AWAM is a non-profit, independent feminist organisation in Malaysia committed to ending gender-based violence and upholding equality and rights for all. It was established in 1998. some recent events that AWAM had organized in 2018 focusing on violence against women were:

- 4 June 2018: Workshop on Violence Against Women (VAW) and Child Sexual Abuse (CSA) for UTAR 4th Year Medical Students
- 28 April 2018: Unity and Equality Workshop
- 7 April 2018: Break the Silence: A workshop on Violence Against Women/Girls and Speaking U

=== Sisters In Islam ===

Sisters In Islam (SIS), formed in 1987, was initially a research, policy, and advocacy organisation based in Kuala Lumpur. Since then, SIS has become a strong force in advocating Muslim women's right in the presence of Islamic revivalism and Islamisation government policies. SIS strives to strike a balance between secular modernity and Islam. SIS had also confronted a variety of major issues including violence against women, women's equality and Islam, Islamic criminal law, and rape. In 1991, SIS had promoted two booklets entitled Are Women and Men Equal Before Allah and Are Muslim Men allowed to Beat Their Wives?, both of which were products of extensive, independent research and interpretation of the Qur’an. These booklets have provided Qur’anic interpretations on the issue of domestic violence. In addition, SIS was one of the women's NGOs that worked to get the Domestic Violence Act to pass.

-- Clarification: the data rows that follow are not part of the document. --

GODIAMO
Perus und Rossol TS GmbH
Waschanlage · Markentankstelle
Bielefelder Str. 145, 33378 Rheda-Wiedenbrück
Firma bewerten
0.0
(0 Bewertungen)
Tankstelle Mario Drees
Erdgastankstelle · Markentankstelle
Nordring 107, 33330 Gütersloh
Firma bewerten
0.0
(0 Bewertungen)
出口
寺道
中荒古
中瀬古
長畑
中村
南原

== Activism against violence ==

=== Community Walk the Talk to Stop Violence Against Women by WOA ===
This program includes talks and workshops about how women and girls can try to protect themselves and avoid becoming victims of physical violence and cyber crimes, such as Master Saiful Hamiruzzam and team spoke and demonstrated about “How to Be Your Own Bodyguard”, and Cathryn Anila spoke on “How to Surf Online Safely (SOS)”

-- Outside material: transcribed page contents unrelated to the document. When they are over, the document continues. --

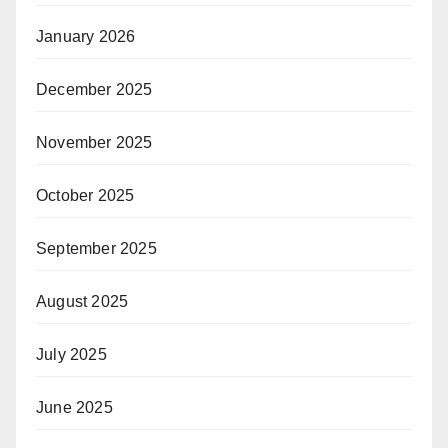
January 2026
December 2025
November 2025
October 2025
September 2025
August 2025
July 2025
June 2025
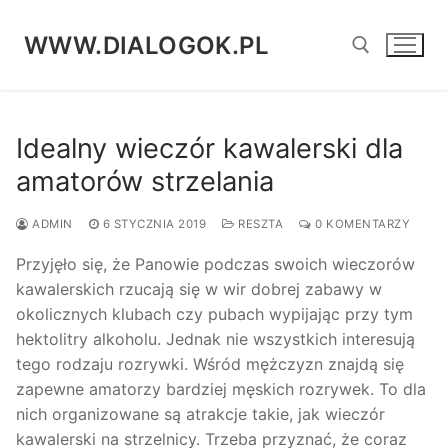
Przejdź
do
WWW.DIALOGOK.PL
treści
Szukaj:
Idealny wieczór kawalerski dla
amatorów strzelania
ADMIN
6 STYCZNIA 2019
RESZTA
0 KOMENTARZY
Przyjęło się, że Panowie podczas swoich wieczorów
kawalerskich rzucają się w wir dobrej zabawy w
okolicznych klubach czy pubach wypijając przy tym
hektolitry alkoholu. Jednak nie wszystkich interesują
tego rodzaju rozrywki. Wśród mężczyzn znajdą się
zapewne amatorzy bardziej męskich rozrywek. To dla
nich organizowane są atrakcje takie, jak wieczór
kawalerski na strzelnicy. Trzeba przyznać, że coraz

One workshop was also organised by NCWO targeted for the children aged 9 to 18 years on the subject, “The Malaysia We Want for our Family and Country”.

=== One Stop Crisis Centre (OSCC) ===
OSCC, available in all government hospitals in Malaysia, aims to support survivors of physical and sexual abuse. They collaborate with the police, NGOs, and the Social Welfare Department during crises. Services for survivors include medical care, legal protection, temporary shelter, legal aid, and counseling.